Monseñor Angelo Rotta, el nuncio apostólico que encabezaría siempre la firmeza diplomática con que las potencias neutrales plantaron cara a la persecución judía, también permaneció en Budapest hasta el final de la guerra. Luego regresó al Vaticano y pasó el resto de su vida activa en un oscuro puesto burocrático en la Secretaría de Estado. Nunca hubo explicación sobre su alejamiento del servicio exterior. El ostracismo a que fue sometido en la Santa Sede, donde su valerosa actitud en Hungría siempre pasó inadvertida, fue compensado ya tras su muerte por los reconocimientos que tanto las colectividades judías en distintos países como los gobiernos de Hungría e Israel le dispensaron.

Miklós Horthy, el tantos años regente, fue trasladado con su familia a Baviera e instalado en una confortable residencia donde permaneció en libertad vigilada hasta el final de la guerra. Luego fue juzgado en Nuremberg por los aliados pero salió libre de cargos. En su favor influyó haber intentado en varias ocasiones pactar un final anticipado para la guerra. Nunca volvió a Hungría donde los comunistas le odiaban. El resto de su vida lo pasó como exiliado en Estoril (Portugal) donde murió en 1957. Su hijo Miklós, una vez desenvuelta la alfombra con que había sido secuestrado, fue trasladado a un cuartel alemán y de allí al campo de concentración de Mauthausen, donde se encontró con Kállay, el primer ministro de su padre depuesto a raíz de la entrada de las tropas nazis en Hungría. Ilona, la viuda de István, volvió a casarse con un militar inglés y el matrimonio vive en Portugal.

Edmund Veesenmayer, plenipotenciario del Reich, fue juzgado en Nuremberg y condenado a veinte años de prisión.
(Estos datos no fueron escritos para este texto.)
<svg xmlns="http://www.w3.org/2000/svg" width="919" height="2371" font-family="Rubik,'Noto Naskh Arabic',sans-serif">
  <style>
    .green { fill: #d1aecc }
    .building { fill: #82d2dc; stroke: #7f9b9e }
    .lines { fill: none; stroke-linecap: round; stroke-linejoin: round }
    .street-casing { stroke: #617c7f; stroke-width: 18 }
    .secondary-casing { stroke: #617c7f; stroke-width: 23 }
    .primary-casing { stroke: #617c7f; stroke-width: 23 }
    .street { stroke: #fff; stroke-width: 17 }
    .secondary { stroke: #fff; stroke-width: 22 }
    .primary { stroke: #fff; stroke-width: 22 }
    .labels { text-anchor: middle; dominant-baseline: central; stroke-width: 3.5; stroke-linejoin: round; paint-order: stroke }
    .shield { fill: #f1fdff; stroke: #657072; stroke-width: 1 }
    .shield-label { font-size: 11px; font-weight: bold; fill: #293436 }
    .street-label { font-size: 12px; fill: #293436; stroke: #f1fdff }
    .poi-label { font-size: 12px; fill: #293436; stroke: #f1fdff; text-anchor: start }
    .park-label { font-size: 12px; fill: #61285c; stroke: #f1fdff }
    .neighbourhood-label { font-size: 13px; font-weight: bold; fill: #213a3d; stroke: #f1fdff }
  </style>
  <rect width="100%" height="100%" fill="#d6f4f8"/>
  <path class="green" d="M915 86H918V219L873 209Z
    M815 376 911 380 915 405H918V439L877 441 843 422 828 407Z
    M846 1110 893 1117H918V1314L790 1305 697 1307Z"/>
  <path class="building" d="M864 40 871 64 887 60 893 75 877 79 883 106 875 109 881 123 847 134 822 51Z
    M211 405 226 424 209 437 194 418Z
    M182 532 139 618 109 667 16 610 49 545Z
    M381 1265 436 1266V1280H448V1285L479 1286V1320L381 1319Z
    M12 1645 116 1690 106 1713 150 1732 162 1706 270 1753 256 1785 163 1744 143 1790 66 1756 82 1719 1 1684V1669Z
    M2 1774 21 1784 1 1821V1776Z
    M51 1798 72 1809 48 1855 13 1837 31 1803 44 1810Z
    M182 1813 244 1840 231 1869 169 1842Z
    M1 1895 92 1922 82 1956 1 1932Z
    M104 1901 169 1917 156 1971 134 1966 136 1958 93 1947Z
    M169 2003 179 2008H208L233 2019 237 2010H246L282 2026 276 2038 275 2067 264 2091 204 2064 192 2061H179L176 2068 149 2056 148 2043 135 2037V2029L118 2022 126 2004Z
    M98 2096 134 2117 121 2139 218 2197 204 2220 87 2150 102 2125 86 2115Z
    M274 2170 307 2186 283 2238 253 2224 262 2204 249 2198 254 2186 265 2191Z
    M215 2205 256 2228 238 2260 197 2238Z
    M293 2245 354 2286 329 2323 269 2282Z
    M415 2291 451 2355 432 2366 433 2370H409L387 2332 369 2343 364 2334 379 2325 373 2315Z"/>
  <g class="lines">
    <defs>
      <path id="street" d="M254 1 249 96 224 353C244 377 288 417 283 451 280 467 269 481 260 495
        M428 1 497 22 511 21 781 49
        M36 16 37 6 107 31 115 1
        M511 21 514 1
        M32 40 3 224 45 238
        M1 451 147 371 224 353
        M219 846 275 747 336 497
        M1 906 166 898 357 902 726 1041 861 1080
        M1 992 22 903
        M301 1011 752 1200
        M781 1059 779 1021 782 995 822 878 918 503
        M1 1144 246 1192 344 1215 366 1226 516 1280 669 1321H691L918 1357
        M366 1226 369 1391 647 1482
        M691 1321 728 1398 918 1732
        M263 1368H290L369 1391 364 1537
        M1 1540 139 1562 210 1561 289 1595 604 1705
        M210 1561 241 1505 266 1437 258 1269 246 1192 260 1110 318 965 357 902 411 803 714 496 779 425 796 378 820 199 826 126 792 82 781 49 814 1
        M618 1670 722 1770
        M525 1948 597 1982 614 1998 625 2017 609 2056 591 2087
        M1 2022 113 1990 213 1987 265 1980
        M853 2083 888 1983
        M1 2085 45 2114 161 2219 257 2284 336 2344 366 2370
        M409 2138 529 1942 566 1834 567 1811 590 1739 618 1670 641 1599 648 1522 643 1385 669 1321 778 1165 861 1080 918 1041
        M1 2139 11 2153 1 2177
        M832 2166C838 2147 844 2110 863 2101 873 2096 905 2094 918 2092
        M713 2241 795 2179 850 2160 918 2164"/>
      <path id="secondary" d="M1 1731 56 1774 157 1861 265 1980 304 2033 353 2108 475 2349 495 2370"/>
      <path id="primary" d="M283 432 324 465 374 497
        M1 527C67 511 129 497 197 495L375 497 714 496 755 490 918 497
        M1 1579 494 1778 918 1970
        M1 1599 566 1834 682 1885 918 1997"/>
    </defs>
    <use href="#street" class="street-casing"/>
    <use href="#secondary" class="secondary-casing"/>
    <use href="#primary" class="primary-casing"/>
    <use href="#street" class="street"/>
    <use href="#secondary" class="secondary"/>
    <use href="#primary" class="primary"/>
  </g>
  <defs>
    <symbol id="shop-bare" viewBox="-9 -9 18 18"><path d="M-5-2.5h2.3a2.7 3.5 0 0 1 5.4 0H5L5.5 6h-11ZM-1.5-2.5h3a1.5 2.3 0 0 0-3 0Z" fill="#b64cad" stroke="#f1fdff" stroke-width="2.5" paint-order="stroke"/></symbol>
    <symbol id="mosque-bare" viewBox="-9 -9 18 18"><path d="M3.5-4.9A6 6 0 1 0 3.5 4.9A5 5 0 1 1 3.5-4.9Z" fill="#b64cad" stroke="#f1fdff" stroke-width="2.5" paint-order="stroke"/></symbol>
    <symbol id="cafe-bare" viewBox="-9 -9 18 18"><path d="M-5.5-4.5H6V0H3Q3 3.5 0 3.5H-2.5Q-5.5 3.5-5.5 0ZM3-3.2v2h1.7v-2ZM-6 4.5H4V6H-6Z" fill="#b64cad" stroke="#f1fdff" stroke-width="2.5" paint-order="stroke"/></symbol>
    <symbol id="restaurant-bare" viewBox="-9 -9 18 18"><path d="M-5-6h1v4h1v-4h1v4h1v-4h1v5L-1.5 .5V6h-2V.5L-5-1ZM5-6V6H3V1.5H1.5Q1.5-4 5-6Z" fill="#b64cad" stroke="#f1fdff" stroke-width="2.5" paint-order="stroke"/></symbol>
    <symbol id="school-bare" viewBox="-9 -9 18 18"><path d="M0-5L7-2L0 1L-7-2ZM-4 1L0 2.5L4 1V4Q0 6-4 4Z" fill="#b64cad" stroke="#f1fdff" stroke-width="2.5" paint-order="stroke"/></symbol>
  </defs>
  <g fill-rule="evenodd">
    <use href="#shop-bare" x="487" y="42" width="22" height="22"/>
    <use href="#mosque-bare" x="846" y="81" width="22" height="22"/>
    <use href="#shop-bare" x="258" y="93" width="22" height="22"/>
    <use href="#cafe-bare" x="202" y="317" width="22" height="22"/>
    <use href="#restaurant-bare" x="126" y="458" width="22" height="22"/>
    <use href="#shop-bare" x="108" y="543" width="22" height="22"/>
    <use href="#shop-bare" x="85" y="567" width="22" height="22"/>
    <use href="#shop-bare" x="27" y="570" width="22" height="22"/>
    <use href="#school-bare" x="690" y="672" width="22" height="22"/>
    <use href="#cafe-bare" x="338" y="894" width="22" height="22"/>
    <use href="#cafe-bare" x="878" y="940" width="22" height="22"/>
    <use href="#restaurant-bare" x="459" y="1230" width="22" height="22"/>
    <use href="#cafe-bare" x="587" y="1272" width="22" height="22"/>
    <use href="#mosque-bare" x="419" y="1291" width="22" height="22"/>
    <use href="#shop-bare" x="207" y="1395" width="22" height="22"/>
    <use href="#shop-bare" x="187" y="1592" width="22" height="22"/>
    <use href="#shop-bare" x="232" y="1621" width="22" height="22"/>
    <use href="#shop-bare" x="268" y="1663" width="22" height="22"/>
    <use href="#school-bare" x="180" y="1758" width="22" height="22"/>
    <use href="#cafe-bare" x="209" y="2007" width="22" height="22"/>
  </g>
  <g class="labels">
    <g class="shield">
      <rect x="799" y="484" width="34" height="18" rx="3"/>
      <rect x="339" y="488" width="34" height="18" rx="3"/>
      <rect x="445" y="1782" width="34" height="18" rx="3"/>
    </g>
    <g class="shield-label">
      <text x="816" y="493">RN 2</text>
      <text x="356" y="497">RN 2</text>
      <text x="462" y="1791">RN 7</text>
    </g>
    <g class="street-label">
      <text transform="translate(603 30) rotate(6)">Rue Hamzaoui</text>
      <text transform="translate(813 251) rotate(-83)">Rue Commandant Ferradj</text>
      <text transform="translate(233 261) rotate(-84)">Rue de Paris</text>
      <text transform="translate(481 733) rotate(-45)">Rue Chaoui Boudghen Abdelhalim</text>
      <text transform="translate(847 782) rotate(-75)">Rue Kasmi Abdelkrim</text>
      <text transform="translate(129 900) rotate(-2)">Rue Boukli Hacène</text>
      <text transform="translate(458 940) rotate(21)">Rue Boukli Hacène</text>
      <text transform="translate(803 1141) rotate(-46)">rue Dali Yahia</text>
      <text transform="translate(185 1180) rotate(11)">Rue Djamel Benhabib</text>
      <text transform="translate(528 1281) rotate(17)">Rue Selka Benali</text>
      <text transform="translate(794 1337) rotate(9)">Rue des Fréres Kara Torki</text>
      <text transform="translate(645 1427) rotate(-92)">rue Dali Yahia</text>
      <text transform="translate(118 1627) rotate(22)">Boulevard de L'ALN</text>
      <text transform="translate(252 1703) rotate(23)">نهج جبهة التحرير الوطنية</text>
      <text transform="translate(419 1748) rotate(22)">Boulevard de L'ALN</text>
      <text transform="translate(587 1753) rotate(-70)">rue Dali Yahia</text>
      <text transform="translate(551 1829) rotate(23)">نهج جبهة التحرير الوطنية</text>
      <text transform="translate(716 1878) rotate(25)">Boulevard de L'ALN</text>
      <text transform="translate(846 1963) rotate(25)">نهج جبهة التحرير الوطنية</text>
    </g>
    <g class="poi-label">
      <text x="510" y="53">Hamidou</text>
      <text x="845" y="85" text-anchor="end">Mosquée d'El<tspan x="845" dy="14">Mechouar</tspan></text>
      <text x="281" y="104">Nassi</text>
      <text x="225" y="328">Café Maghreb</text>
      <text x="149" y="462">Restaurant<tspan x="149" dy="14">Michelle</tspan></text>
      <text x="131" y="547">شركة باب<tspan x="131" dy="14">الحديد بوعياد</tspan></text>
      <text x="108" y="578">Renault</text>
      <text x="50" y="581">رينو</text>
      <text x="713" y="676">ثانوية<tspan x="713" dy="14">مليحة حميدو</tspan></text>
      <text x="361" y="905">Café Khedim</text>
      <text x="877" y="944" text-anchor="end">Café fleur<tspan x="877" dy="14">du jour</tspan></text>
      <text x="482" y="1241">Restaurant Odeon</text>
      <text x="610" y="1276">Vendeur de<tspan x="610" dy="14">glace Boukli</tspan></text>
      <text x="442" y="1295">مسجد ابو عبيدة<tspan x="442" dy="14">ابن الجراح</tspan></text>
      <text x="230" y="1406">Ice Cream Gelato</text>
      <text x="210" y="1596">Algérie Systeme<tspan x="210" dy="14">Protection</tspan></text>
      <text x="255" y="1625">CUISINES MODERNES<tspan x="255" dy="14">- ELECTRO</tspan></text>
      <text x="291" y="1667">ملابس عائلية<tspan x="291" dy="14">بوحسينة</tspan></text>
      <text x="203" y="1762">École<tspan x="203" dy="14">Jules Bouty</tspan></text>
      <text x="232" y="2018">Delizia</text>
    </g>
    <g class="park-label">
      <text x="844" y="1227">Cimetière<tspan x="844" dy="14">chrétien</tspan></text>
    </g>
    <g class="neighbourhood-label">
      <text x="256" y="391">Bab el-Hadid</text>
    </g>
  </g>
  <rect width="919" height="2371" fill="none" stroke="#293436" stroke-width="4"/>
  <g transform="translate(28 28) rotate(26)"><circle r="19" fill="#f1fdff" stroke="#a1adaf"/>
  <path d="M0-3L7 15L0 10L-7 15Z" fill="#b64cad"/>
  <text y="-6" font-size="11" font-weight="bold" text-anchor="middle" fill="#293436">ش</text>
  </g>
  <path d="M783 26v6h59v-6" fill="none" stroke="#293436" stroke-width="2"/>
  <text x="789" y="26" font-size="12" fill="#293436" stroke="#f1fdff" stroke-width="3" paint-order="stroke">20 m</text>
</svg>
Apenas cumplió siete. El sturmbannführer Adolf Eichmann huyó de Alemania al final de la guerra lo que le permitió librarse de comparecer ante el tribunal de Nuremberg. Se refugió en Argentina donde fue secuestrado en 1960 por un comando los servicios secretos israelíes, trasladado clandestinamente a Tel Aviv, juzgado en medio de una gran expectación internacional y ejecutado en 1962.

Ferenc Szálasi, el iluminado presidente que consintió e impulsó todos los desmanes cometidos por sus seguidores y por los alemanes bajo su Gobierno, fue detenido por las tropas aliadas y entregado a las nuevas autoridades húngaras. Nadie salió en su defensa Sometído a juicio junto a otros miembros de su Gabinete por crímenes de guerra, fue condenado a muerte y ejecutado en 1946. Su fotografía colgando de la horca dio la vuelta al mundo. Hoy en Hungría, ni siquiera los más activos militantes de la extrema derecha magiar asumen haber pertenecido al tristemente histórico Nyilas Keresztes Mozgalom, o si se prefiere Pfeilkreuzler, el partido de los tristemente célebres nyilas cuyo emblema, copiado de la venerada corona de San Esteban, unido al fanatismo de sus portadores, tanto dolor y tanto terror provocó.